Problem statement
The stretch wanted below opens at the line containing "left eye: (545, 509)" and closes at the line containing "right shoulder: (842, 619)". Please return it exactly, with no other lines.

[[ Exercise data, beginning ]]

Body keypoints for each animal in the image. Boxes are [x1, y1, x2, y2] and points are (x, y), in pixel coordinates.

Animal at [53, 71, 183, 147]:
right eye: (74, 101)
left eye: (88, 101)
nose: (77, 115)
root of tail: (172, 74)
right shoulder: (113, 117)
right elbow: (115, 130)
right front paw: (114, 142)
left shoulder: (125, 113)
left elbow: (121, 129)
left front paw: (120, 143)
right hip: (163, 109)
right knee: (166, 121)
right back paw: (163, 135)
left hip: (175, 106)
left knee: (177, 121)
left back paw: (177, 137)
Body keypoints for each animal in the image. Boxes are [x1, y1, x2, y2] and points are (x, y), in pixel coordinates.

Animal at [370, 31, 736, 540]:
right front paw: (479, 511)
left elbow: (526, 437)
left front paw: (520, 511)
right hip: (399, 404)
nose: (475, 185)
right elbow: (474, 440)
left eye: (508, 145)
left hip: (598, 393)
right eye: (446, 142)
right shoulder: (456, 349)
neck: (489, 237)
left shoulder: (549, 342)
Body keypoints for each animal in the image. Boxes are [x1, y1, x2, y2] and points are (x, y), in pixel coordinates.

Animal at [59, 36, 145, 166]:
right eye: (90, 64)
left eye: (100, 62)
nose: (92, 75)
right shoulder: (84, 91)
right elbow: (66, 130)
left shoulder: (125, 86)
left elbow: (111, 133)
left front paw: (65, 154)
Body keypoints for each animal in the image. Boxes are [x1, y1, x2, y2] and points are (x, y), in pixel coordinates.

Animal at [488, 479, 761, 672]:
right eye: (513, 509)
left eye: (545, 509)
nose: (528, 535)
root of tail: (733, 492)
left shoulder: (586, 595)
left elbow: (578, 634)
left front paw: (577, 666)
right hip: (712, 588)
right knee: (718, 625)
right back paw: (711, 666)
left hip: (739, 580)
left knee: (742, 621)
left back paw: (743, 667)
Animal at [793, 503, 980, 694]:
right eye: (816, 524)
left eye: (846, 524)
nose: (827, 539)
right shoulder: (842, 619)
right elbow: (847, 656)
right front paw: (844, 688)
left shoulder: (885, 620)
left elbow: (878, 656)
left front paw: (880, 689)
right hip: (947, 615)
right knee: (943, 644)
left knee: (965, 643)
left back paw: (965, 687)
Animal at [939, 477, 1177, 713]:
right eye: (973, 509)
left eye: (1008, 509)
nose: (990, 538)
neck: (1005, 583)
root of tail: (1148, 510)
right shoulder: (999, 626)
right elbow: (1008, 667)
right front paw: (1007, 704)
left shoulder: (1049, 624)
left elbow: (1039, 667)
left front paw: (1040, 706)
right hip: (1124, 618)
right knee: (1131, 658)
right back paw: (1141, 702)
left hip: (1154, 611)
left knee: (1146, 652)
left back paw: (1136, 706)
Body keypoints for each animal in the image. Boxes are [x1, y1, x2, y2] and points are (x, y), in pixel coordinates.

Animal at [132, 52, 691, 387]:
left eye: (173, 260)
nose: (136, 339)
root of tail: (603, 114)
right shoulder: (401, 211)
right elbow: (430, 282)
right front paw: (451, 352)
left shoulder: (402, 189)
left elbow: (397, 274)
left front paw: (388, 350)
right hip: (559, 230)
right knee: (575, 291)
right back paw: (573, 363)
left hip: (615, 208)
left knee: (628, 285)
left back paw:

[[ Exercise data, end ]]
[[ Exercise data, beginning ]]

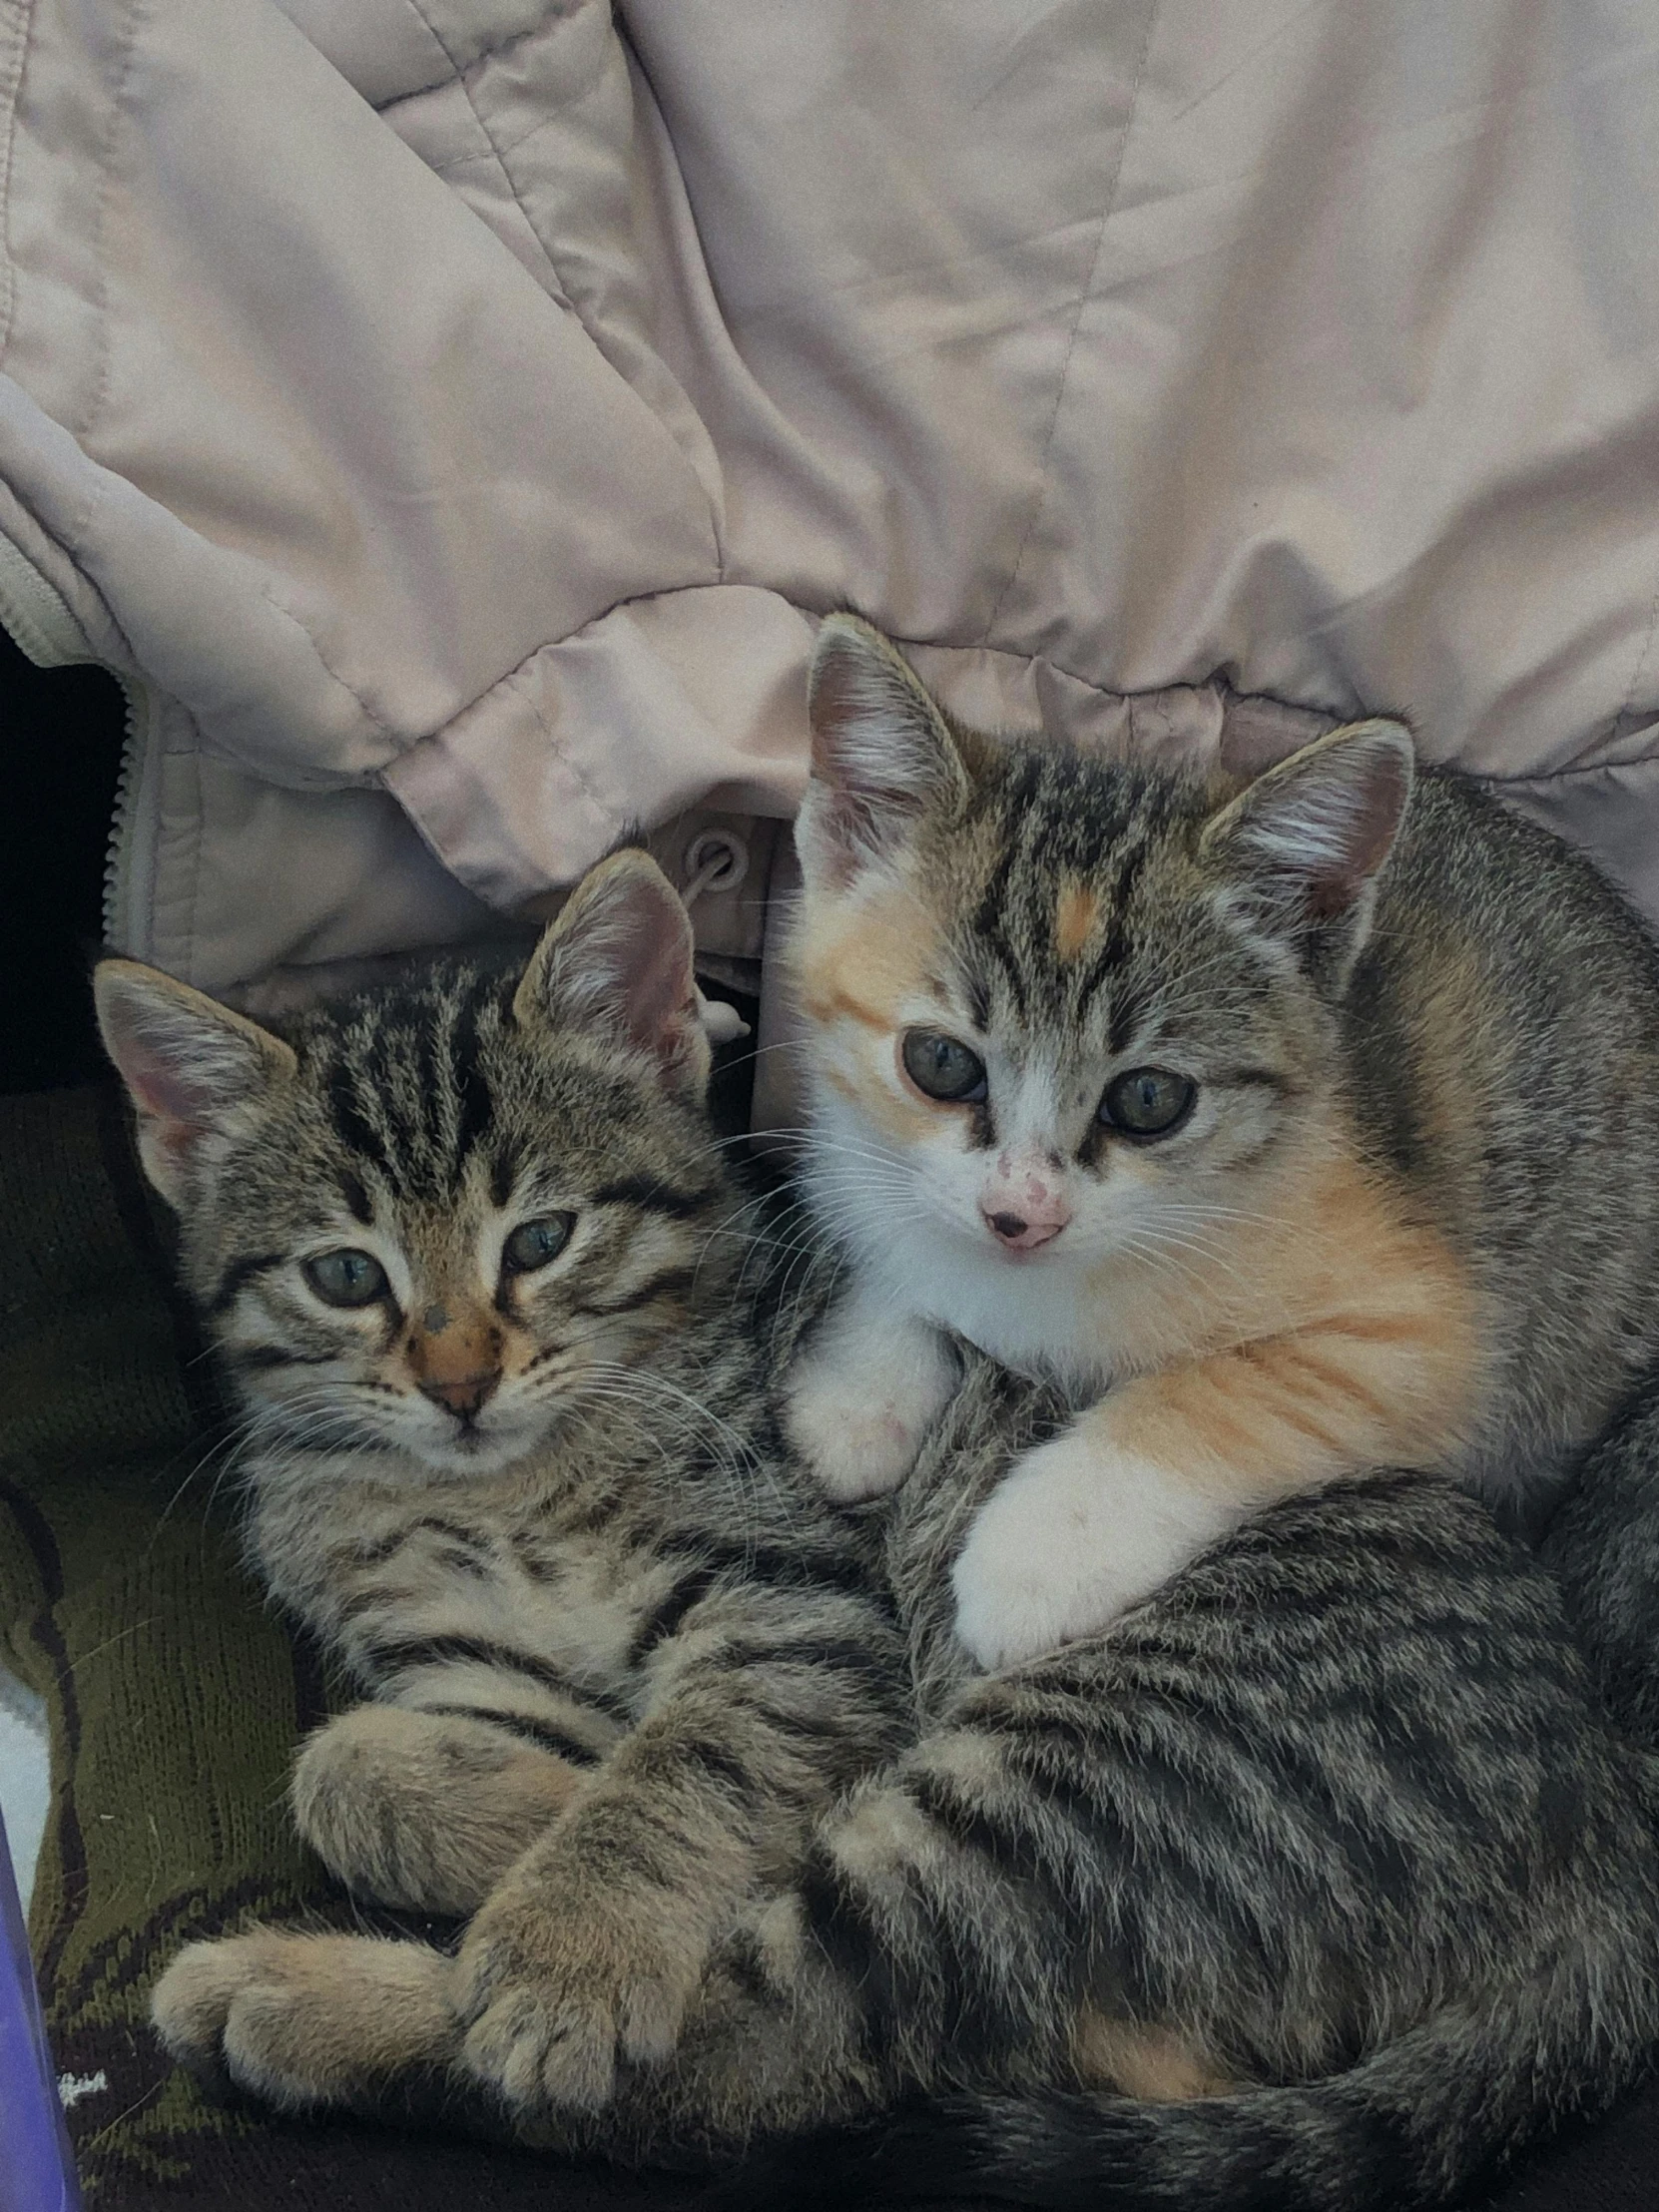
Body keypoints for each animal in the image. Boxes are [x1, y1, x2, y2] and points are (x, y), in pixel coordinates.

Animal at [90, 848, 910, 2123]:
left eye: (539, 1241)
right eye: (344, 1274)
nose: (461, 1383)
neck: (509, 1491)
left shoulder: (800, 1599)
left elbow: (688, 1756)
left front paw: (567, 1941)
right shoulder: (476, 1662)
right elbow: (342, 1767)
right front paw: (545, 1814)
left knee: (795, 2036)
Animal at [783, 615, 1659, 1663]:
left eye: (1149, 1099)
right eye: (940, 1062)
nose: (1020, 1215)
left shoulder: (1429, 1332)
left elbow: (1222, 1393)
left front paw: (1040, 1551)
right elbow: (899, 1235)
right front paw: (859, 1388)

[[ Exercise data, end ]]

Response
left eye: (545, 509)
nose: (528, 535)
root of tail: (733, 492)
left shoulder: (586, 595)
left elbow: (578, 634)
left front paw: (577, 666)
right hip: (712, 588)
right knee: (718, 625)
right back paw: (711, 666)
left hip: (739, 580)
left knee: (742, 621)
left back paw: (743, 667)
Animal at [793, 503, 980, 694]:
right eye: (816, 524)
left eye: (846, 524)
nose: (827, 539)
right shoulder: (842, 619)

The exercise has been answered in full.